Trustworthiness

Overview:

Many large corpora, such as the World Wide Web, databases, and collections of books, contain contradictory assertions. For example, one web page might claim John F. Kennedy was shot by Lee Harvey Oswald acting alone, while another might claim it was a conspiracy under the direction of J. Edgar Hoover. Clearly, these are mutually exclusive possibilities, and while in this case users typically already have a well-formed belief distribution over these possibilities, there are other cases where the absence of expertise makes the decision far harder. If two alternate dates of birth for William Shakespeare (traditionally thought to be April 23rd, 1564 but generally considered unknown) are presented, how can the uninformed user choose between them? A naive system might consider the source: certainly, if one date comes from the Wall Street Journal and the other comes from a single MySpace profile, the user is likely to prefer the former because of a prior assumption of trustworthiness. However, if a thousand MySpace profiles make the same assertion, the user would probably relent: even the Wall Street Journal can make mistakes. Alternatively, if the MySpace profile were linked to a prominent European historian the user knows and respects, trust would flow through this implicit endorsement and the user would again shun the newspaper. Clearly, to be effective, a trust system must look beyond the corpus to incorporate the potentially extensive background knowledge available (both what the user already believes and who the user already trusts).

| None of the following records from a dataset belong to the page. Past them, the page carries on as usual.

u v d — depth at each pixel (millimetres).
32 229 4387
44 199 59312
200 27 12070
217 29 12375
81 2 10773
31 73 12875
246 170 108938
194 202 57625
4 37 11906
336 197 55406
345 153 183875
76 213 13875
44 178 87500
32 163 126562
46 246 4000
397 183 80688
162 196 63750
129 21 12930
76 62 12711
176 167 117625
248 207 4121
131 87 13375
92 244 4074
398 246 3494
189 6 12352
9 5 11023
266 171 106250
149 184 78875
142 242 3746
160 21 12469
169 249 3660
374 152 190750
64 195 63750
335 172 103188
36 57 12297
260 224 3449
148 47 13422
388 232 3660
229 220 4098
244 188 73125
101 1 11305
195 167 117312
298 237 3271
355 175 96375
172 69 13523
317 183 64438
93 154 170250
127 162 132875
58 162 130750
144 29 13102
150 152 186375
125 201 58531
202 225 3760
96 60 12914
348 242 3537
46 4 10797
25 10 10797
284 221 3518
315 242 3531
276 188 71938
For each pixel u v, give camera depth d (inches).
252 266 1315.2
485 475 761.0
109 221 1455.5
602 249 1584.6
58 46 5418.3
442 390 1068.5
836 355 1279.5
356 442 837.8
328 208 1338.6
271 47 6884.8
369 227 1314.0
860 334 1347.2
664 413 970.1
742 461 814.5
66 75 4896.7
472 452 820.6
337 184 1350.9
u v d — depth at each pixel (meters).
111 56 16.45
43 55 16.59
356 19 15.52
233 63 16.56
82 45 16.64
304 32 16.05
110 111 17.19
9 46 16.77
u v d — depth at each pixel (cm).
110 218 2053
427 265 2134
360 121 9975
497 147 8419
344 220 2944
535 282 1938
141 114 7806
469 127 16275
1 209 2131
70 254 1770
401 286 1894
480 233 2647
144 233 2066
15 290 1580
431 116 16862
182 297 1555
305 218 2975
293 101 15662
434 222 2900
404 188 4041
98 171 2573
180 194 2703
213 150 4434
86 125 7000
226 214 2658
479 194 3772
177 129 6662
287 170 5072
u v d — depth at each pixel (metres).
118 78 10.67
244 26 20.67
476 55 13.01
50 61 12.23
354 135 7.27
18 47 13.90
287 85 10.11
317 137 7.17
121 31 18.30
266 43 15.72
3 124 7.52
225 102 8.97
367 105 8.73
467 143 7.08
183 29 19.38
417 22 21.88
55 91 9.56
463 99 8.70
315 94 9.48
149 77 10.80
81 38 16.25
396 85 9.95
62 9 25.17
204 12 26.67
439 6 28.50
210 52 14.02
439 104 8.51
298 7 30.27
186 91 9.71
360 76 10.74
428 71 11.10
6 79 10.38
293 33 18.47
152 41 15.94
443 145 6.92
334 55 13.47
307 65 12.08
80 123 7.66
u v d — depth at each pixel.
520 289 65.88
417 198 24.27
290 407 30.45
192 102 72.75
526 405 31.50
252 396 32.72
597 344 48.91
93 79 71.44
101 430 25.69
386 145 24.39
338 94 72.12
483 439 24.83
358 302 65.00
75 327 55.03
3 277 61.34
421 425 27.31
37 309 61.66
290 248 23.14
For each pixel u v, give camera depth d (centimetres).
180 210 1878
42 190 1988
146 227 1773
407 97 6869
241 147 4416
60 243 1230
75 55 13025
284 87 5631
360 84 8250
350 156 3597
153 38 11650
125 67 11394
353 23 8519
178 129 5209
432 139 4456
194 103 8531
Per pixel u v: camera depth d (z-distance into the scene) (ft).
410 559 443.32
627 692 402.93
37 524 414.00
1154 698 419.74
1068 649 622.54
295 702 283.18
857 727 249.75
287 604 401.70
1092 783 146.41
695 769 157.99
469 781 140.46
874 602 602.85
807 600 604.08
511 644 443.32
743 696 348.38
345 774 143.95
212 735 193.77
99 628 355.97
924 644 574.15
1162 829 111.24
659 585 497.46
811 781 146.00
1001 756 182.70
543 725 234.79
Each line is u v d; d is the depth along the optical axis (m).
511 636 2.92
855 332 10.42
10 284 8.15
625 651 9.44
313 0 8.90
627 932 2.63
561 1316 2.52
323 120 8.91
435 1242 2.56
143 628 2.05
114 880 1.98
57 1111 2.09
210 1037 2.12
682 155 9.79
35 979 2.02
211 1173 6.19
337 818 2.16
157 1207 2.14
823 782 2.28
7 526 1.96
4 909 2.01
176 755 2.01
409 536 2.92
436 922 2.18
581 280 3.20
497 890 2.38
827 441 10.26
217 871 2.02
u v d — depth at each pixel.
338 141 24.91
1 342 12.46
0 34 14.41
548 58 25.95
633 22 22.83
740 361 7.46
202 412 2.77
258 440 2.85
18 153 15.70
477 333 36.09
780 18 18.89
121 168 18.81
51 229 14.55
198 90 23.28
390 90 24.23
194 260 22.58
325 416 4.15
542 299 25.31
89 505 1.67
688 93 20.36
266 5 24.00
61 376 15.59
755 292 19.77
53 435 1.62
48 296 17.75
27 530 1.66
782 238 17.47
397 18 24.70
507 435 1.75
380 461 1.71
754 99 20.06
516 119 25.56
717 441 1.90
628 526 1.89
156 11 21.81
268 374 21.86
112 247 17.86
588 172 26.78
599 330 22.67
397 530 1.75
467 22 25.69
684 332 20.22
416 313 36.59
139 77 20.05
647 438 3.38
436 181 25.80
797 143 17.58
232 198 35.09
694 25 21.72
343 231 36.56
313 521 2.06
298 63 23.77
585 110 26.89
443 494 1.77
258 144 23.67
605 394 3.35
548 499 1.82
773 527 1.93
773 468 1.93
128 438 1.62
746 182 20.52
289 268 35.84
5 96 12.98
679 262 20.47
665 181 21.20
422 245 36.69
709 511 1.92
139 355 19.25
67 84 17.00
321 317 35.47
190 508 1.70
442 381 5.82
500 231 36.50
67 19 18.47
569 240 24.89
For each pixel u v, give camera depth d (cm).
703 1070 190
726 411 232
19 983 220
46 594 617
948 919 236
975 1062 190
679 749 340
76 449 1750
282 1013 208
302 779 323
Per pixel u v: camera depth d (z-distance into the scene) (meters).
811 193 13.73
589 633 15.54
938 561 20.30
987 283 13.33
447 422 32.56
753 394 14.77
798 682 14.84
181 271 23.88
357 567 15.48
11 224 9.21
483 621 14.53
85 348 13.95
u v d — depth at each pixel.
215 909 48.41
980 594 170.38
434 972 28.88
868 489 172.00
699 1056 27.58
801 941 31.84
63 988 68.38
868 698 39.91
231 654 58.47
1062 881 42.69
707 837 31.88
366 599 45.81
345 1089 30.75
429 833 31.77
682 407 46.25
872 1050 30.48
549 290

We view the information trustworthiness problem as sources (such as authors and publishers) producing documents that are sets of assertions, and we must find the appropriate degree of trust in each of these elements. We must also determine exactly what “trustworthiness” means. Our trust in an individual assertion is simplest - merely a degree of belief - but how the trustworthiness of a document or source should be defined is non-obvious. For example, a document may contain fully believed assertions, but present them in such a way that the document as a whole is biased (for example, by listing only the virtues of one political candidate and only the faults of another); consequently, part of our task is to precisely define the factors that contribute to trustworthiness, including accuracy, completeness, and bias, and find a satisfactory way of measuring these.